*Texte fourni*:

Suite au rejet par le Sénat du projet de révision constitutionnelle que le pouvoir voulait faire adopter par la procédure normale, prévue au Titre 11 de la Constitution (articles 99, 100 et 101) et qui requiert l’approbation d’une majorité des deux tiers de chacune des deux chambres du Parlement avant la soumission au référendum populaire, le régime a opté, encore une fois, pour la fuite en avant, en décidant le recours à l’article 38 de la Constitution.
Face à l’arrogance du régime et à son mépris du droit en annonçant, lors de la conférence de presse du chef de l’Etat consécutive au rejet du projet d’amendements constitutionnels par le Sénat, sa volonté d’organiser un référendum ne reposant sur aucune base juridique valable, le Forum National pour la Démocratie et l’Unité (FNDU) avait décidé d’adopter une réponse en deux étapes. Lors de la première étape, la réponse consistait en l’organisation d’un ensemble d’activités visant à renforcer la mobilisation populaire contre le projet de révision constitutionnelle, dans l’espoir que le régime revienne à la raison et abandonne ce projet, non fondé juridiquement, contesté politiquement, inutile et coûteux. Dans la seconde étape, qui ne commence que lorsque le gouvernement aura adopté le décret de convocation du collège électoral pour le scrutin référendaire, le FNDU tranchera alors la question de la participation ou du boycott.
Après expiration de la première phase et face à l’entêtement du régime à organiser son référendum, les différents pôles constitutifs du FNDU, dont le pôle politique auquel nous appartenons, ont eu des discussions approfondies sur les deux options de la participation et du boycott. N’ayant pu parvenir à un consensus au sein du pôle politique sur l’une ou l’autre des deux options, chaque parti avait la latitude de décider du choix que lui dictentsa conviction et son appréciation des enjeux du référendum.

*Données fournies*:
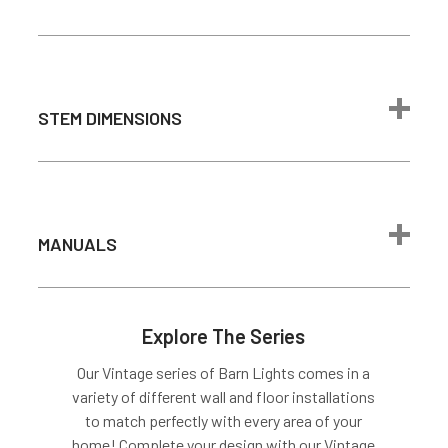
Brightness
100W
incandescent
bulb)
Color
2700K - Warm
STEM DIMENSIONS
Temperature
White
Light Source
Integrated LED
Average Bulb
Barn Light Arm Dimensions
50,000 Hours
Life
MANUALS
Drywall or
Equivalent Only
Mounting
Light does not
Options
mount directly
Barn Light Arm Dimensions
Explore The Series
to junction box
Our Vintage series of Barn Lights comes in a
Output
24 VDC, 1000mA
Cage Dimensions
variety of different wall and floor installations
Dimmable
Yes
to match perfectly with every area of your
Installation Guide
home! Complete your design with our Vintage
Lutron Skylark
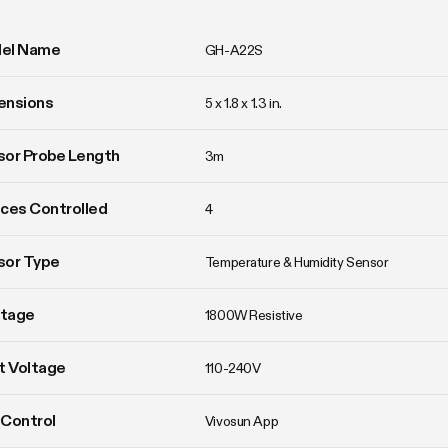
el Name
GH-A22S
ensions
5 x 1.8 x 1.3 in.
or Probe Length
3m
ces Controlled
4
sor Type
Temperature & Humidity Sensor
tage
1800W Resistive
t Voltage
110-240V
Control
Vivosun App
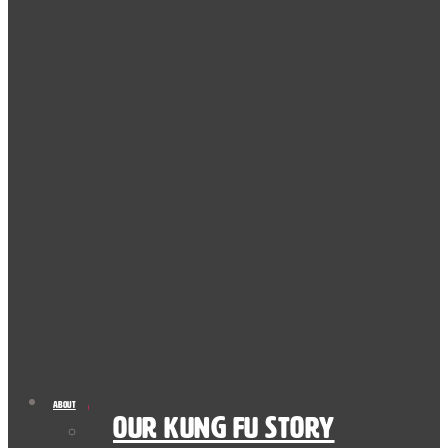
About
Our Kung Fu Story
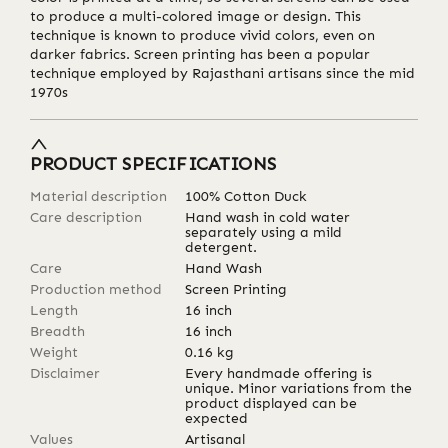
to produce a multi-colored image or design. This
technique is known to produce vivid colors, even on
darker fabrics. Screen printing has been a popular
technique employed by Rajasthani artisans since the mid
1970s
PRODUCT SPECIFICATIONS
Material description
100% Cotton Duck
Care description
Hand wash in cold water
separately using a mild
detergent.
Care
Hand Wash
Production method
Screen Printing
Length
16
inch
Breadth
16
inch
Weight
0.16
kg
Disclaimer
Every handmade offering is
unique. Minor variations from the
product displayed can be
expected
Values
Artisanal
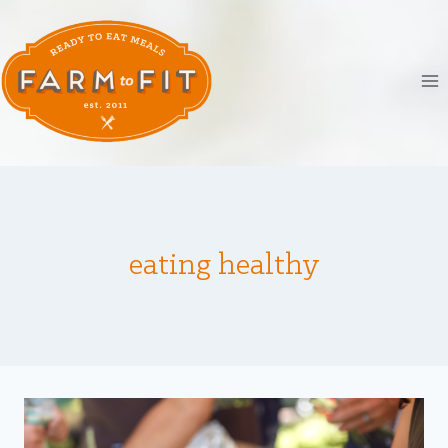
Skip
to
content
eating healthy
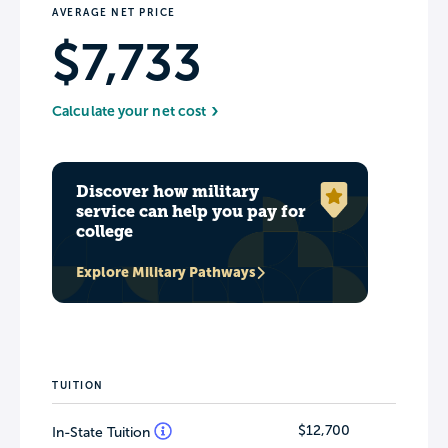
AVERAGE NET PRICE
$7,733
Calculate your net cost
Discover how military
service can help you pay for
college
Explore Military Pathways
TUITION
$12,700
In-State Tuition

*Travail demandé*:
**a.** Dans le texte sur le référendum constitutionnel, reprenez tout le passage depuis "Après expiration de" jusqu'à "enjeux du référendum.", en substituant "pôle partisan" à "pôle politique".
**b.** Relevez tous les articles de la Constitution cités dans le texte sur le référendum constitutionnel.

*Réponses*:
**a.**
Après expiration de la première phase et face à l’entêtement du régime à organiser son référendum, les différents pôles constitutifs du FNDU, dont le pôle partisan auquel nous appartenons, ont eu des discussions approfondies sur les deux options de la participation et du boycott. N’ayant pu parvenir à un consensus au sein du pôle partisan sur l’une ou l’autre des deux options, chaque parti avait la latitude de décider du choix que lui dictentsa conviction et son appréciation des enjeux du référendum.

**b.**
- article 99
- article 100
- article 101
- article 38